I am following this tutorial from Pytorch for Finetuning a pre-trained model on my own dataset. I have my annotation in the COCO format in a json file, so, I first implemented the dataloader as follows:
import torch
import json
from torch.utils.data import Dataset
from pycocotools.coco import COCO
from PIL import Image
import os
import numpy as np
from torchvision import transforms
import Config
import transforms as T
from torchvision.transforms import functional as F
class CustomDataset(Dataset):
def __init__(self, root, json_file, transform=None):
self.root = root
with open(json_file) as f:
self.data = json.load(f)
self.transform = transform
self.image_ids = [img["id"] for img in self.data["images"]]

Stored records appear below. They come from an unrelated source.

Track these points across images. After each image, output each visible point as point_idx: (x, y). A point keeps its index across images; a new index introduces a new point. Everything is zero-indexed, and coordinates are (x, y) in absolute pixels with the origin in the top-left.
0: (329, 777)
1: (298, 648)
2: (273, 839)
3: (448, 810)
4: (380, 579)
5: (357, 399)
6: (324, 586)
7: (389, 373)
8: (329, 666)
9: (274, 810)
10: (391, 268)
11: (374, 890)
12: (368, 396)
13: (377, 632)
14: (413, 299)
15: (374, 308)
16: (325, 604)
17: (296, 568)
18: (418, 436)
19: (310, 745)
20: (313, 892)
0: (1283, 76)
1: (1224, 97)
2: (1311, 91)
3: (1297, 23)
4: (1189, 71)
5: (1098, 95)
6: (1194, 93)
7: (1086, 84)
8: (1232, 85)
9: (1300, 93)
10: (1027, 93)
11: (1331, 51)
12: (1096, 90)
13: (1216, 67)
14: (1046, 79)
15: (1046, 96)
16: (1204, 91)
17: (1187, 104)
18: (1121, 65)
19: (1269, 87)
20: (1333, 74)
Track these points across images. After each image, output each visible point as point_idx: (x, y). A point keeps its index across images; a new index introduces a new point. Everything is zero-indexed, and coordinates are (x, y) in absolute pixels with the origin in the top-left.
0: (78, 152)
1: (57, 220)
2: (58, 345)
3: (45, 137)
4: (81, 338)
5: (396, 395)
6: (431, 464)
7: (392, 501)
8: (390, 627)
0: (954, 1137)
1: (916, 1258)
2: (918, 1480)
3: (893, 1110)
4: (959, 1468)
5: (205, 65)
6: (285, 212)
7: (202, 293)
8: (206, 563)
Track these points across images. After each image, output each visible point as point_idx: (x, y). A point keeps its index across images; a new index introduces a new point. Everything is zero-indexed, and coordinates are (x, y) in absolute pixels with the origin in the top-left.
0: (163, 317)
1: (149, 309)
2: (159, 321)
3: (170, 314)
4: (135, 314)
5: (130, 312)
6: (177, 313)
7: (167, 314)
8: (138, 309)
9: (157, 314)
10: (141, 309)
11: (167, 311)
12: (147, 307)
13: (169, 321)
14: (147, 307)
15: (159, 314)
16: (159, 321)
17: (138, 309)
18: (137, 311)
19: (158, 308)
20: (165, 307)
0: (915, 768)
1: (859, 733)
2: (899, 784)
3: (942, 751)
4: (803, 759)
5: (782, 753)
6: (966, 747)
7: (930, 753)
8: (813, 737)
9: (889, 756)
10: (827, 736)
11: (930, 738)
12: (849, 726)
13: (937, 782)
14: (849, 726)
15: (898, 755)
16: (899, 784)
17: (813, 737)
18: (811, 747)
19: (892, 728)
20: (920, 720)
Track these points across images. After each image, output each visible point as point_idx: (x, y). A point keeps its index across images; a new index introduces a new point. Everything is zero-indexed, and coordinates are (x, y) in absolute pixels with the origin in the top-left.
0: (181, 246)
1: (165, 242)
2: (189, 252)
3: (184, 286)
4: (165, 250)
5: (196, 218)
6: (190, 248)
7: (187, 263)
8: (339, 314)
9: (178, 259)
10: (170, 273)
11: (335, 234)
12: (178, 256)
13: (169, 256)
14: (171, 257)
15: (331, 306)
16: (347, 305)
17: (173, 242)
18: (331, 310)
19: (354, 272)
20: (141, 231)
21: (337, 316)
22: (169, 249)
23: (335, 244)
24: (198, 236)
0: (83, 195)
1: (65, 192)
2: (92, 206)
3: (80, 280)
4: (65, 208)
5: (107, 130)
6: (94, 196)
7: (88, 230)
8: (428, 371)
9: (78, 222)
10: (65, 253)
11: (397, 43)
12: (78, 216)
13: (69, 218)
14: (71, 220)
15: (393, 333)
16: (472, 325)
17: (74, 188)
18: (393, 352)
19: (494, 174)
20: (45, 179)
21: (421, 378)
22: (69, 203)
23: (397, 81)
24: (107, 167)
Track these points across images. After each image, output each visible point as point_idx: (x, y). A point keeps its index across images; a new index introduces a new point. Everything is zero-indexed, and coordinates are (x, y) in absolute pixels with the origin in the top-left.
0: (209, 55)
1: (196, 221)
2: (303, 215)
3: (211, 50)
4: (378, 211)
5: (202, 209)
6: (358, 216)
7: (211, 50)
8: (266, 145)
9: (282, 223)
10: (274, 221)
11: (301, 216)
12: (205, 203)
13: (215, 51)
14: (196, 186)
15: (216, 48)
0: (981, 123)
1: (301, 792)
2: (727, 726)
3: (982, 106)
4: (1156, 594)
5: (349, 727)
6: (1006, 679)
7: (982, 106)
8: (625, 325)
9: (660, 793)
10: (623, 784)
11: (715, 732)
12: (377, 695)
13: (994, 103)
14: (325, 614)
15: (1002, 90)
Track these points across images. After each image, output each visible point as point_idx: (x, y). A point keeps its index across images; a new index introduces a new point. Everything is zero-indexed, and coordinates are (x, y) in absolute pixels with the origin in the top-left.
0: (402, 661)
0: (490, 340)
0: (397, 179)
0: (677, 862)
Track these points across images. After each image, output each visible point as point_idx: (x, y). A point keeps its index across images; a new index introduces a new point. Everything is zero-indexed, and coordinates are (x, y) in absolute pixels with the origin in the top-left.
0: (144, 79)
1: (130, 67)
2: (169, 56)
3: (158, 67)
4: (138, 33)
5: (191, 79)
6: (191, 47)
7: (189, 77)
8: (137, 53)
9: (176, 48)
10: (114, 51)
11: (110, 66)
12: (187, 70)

self.imgs = list(sorted(os.listdir(os.path.join(root, "Images"))))
self.masks = list(sorted(os.listdir(os.path.join(root, "Masks"))))
def __getitem__(self, idx):
# Get image ID
img_id = self.image_ids[idx]
img = next(image for image in self.data["images"] if image["id"] == img_id)
img_path = os.path.join(self.root, "Images")
mask_path = os.path.join(self.root, "Masks")
# Load image
image = Image.open(os.path.join(img_path, img['file_name'])).convert("RGB")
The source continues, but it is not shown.